DIE AUFGABEN ▸
(a) Welche zwei Instrumente nennt Joel Ross im Artikel über ihn als seine beiden großen Lieben?
(b) Gib einen Abschnitt aus dem Artikel über Joel Ross wortgetreu wieder. Setze bei den Worten "Der Vibraphonist Joel" ein und höre nach "nicht von ungefähr." auf.

GEZEIGTER TEXTAUSZUG ▸
• • • • •

"The Parable of the Poet" von Joel Ross: Der Glaube an Musik

Der Vibraphonist Joel Ross ist ein Perfektionist mit Ganzkörpereinsatz, der jetzt ins Poetische geht
von  Ssirus W. Pakzad
Sein ätherisches Treiben verdichtet sich zunehmend und entwickelt eine soghafte Dynamik: Joe Ross.
Sein ätherisches Treiben verdichtet sich zunehmend und entwickelt eine soghafte Dynamik: Joe Ross. © Ssirus W. Pakzad

Ein typischer Joel Ross-Moment verläuft so: Setzt der schmale Mann auf der Bühne zum Solo an, dauert es nur wenige Takte, bis er sich am Vibraphon in einen Taumel spielt. Der 27-jährige Amerikaner geht mit dem ganzen Körper in die Musik hinein, wirbelt die Schlegel mit solch unbändiger Energie über die Metallplatten seines Instruments, dass ihm alle paar Sekunden die Brille von der Nase zu rutschen droht. Dass er während seiner Eskapaden mit der Präzision und Wucht eines Drummers und dem harmonischen Knowhow eines Pianisten vorgeht, kommt nicht von ungefähr.

"Das Vibrafon stellt für mich die perfekte Balance aus meinen beiden großen Lieben dar: dem Klavier und dem Schlagzeug", sagt Joel Ross, als wir ihn vor wenigen Wochen in München treffen: "Ich habe mich immer als Schlagzeuger betrachtet, denn ich denke vornehmlich rhythmisch. Da komme ich her und so gehe ich an Musik heran. Thelonious Monk hat mal gesagt: ,Jeder in der Band ist für das Timing verantwortlich.' In diesem Sinne ist wohl auch jeder ein Schlagzeuger."

Plötzlich vermittelt Joel Ross ein ganz anderes Zeitgefühl

Mit der gerade erschienen Suite "The Parable of the Poet" vermittelt Joel Ross uns nun ein ganz anderes Zeitgefühl als das bislang von ihm gewohnte. Traumverloren treiben die mit viel Pedal gespielten ersten Vibraphontöne in den Raum hinein, bis die anderen Instrumente sich sachte dazu gesellen, um mal kurze feierliche Melodiefragmente zusammen anzustimmen und dann Geisterstimmen gleich durch das Klangbild zu irrlichtern.

• • • • •

ROHDATEN ▸
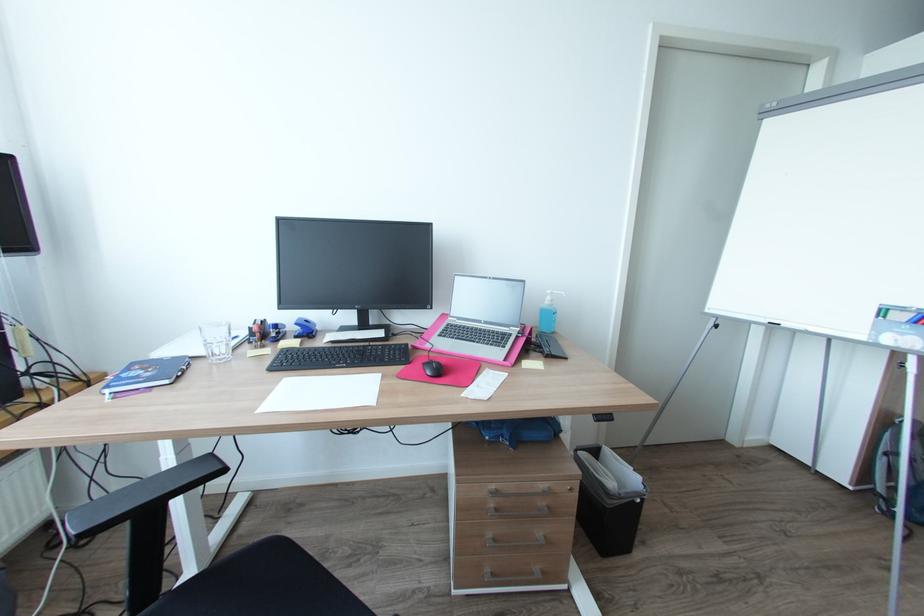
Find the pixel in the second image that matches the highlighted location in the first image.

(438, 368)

• • • • •

ERGEBNISSE DER AUFGABEN ▸
(a) Das Klavier und das Schlagzeug.

(b)
Der Vibraphonist Joel Ross ist ein Perfektionist mit Ganzkörpereinsatz, der jetzt ins Poetische geht
von  Ssirus W. Pakzad
Sein ätherisches Treiben verdichtet sich zunehmend und entwickelt eine soghafte Dynamik: Joe Ross.
Sein ätherisches Treiben verdichtet sich zunehmend und entwickelt eine soghafte Dynamik: Joe Ross. © Ssirus W. Pakzad

Ein typischer Joel Ross-Moment verläuft so: Setzt der schmale Mann auf der Bühne zum Solo an, dauert es nur wenige Takte, bis er sich am Vibraphon in einen Taumel spielt. Der 27-jährige Amerikaner geht mit dem ganzen Körper in die Musik hinein, wirbelt die Schlegel mit solch unbändiger Energie über die Metallplatten seines Instruments, dass ihm alle paar Sekunden die Brille von der Nase zu rutschen droht. Dass er während seiner Eskapaden mit der Präzision und Wucht eines Drummers und dem harmonischen Knowhow eines Pianisten vorgeht, kommt nicht von ungefähr.